The U.S. is involved in direct as well as indirect assault on Yemen. Yemen was home to the first known U.S. drone attack outside Afghanistan in 2002. Hundreds of U.S. drone and other airstrikes have targeted Yemen since 2009.

Trump drew his first military blood in Yemen. U.S. Navy special forces carried out a raid—planned by the Obama administration and handed off to the incoming Trump team—that killed 25 civilians, including 10 children in the mountainous Yakla region of Yemen’s Al Bayda province. One of the children killed was an 8-year-old girl, Nawar al-Awlaki, daughter of the Islamist preacher Anwar al-Awlaki, who was killed on Barack Obama’s orders in a September 2011 U.S. drone strike in Yemen. Nawar’s older brother, 16-year-old Abdulrahman, was killed in a second Obama-commanded drone strike soon afterward.

Trump’s continuation of the U.S. slaughter of al-Awlaki’s children was consistent with his campaign claim that he would kill the relatives of terrorist suspects—a war crime. “The other thing with the terrorists is you have to take out their families; when you get these terrorists, you have to take out their families,” Trump pronounced on Fox News in December 2015.

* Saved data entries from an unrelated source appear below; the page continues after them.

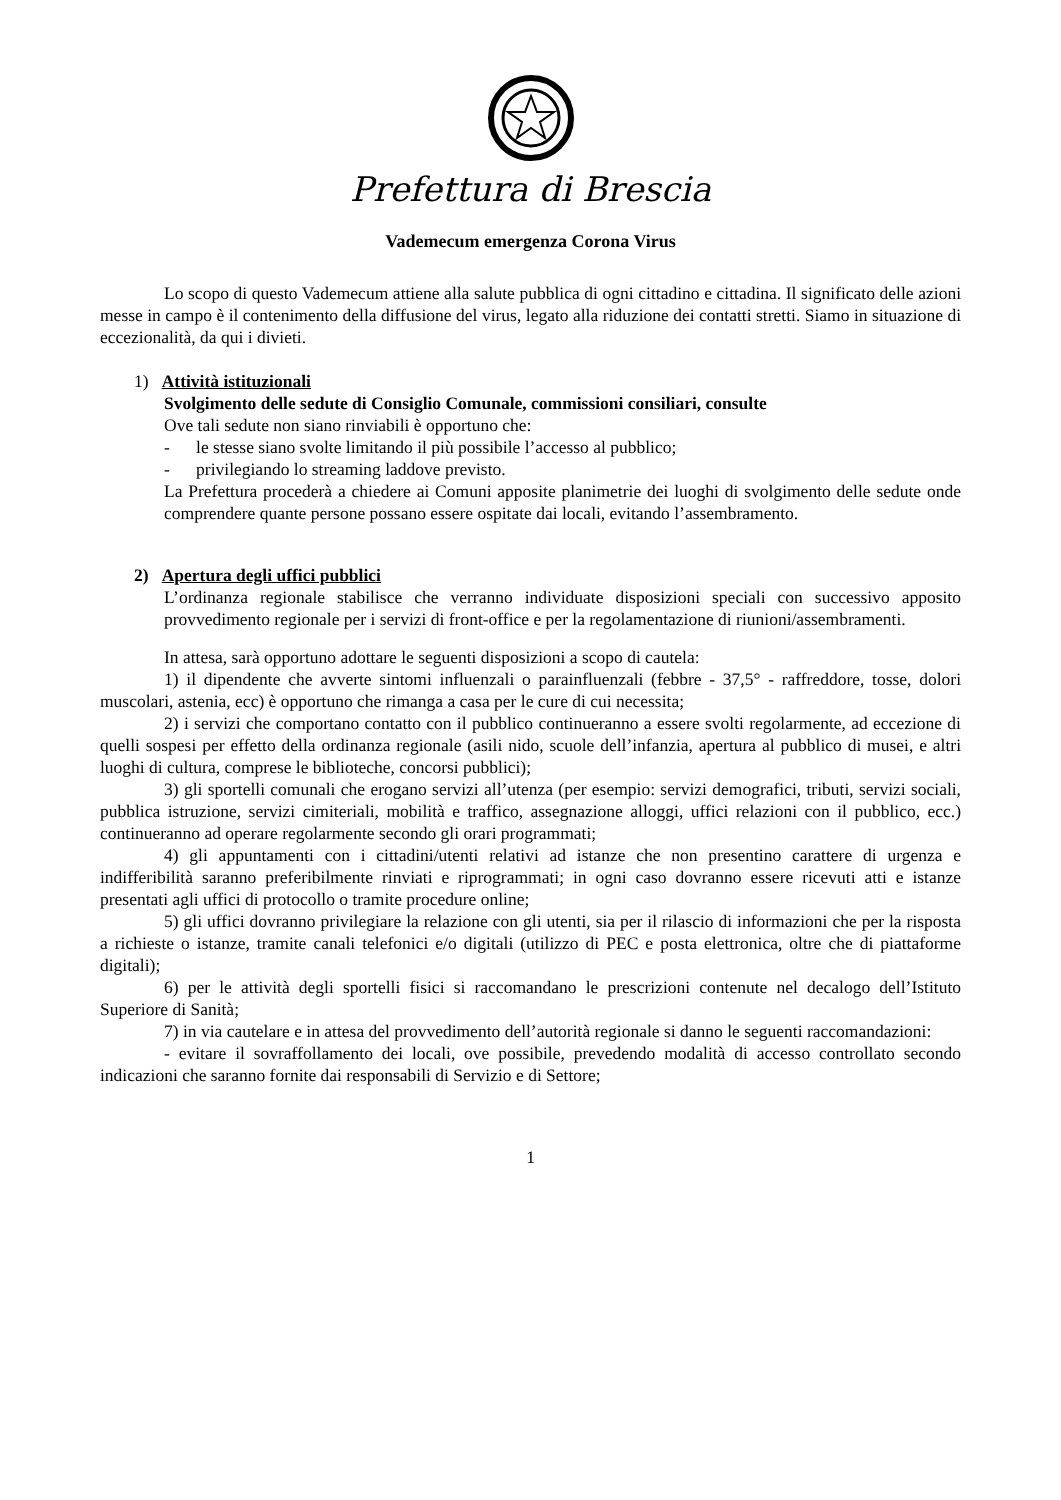Prefettura di Brescia
Vademecum emergenza Corona Virus
Lo scopo di questo Vademecum attiene alla salute pubblica di ogni cittadino e cittadina. Il significato delle azioni messe in campo è il contenimento della diffusione del virus, legato alla riduzione dei contatti stretti. Siamo in situazione di eccezionalità, da qui i divieti.
1) Attività istituzionali
Svolgimento delle sedute di Consiglio Comunale, commissioni consiliari, consulte
Ove tali sedute non siano rinviabili è opportuno che:
- le stesse siano svolte limitando il più possibile l’accesso al pubblico;
- privilegiando lo streaming laddove previsto.
La Prefettura procederà a chiedere ai Comuni apposite planimetrie dei luoghi di svolgimento delle sedute onde comprendere quante persone possano essere ospitate dai locali, evitando l’assembramento.
2) Apertura degli uffici pubblici
L’ordinanza regionale stabilisce che verranno individuate disposizioni speciali con successivo apposito provvedimento regionale per i servizi di front-office e per la regolamentazione di riunioni/assembramenti.
In attesa, sarà opportuno adottare le seguenti disposizioni a scopo di cautela:
1) il dipendente che avverte sintomi influenzali o parainfluenzali (febbre - 37,5° - raffreddore, tosse, dolori muscolari, astenia, ecc) è opportuno che rimanga a casa per le cure di cui necessita;
2) i servizi che comportano contatto con il pubblico continueranno a essere svolti regolarmente, ad eccezione di quelli sospesi per effetto della ordinanza regionale (asili nido, scuole dell’infanzia, apertura al pubblico di musei, e altri luoghi di cultura, comprese le biblioteche, concorsi pubblici);
3) gli sportelli comunali che erogano servizi all’utenza (per esempio: servizi demografici, tributi, servizi sociali, pubblica istruzione, servizi cimiteriali, mobilità e traffico, assegnazione alloggi, uffici relazioni con il pubblico, ecc.) continueranno ad operare regolarmente secondo gli orari programmati;
4) gli appuntamenti con i cittadini/utenti relativi ad istanze che non presentino carattere di urgenza e indifferibilità saranno preferibilmente rinviati e riprogrammati; in ogni caso dovranno essere ricevuti atti e istanze presentati agli uffici di protocollo o tramite procedure online;
5) gli uffici dovranno privilegiare la relazione con gli utenti, sia per il rilascio di informazioni che per la risposta a richieste o istanze, tramite canali telefonici e/o digitali (utilizzo di PEC e posta elettronica, oltre che di piattaforme digitali);
6) per le attività degli sportelli fisici si raccomandano le prescrizioni contenute nel decalogo dell’Istituto Superiore di Sanità;
7) in via cautelare e in attesa del provvedimento dell’autorità regionale si danno le seguenti raccomandazioni:
- evitare il sovraffollamento dei locali, ove possibile, prevedendo modalità di accesso controllato secondo indicazioni che saranno fornite dai responsabili di Servizio e di Settore;
1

A PBS NewsHour report earlier this month describes the Yemen tragedy as a “man-made” catastrophe. A more historically specific characterization would be “Empire-made” or “Washington-made.” As Bill Van Auken accurately reported on the World Socialist Web Site five weeks ago:

“This total war against an entire population…would be impossible without the uninterrupted support—military and political—of US imperialism since its outset…The US, together with its main NATO allies the UK and France, has supplied the planes, warships, bombs, missiles and shells used to devastate Yemen and slaughter its people. In his eight years in office, President Barack Obama presided over some $115 billion in arms sales to the monarchical dictatorship in Riyadh.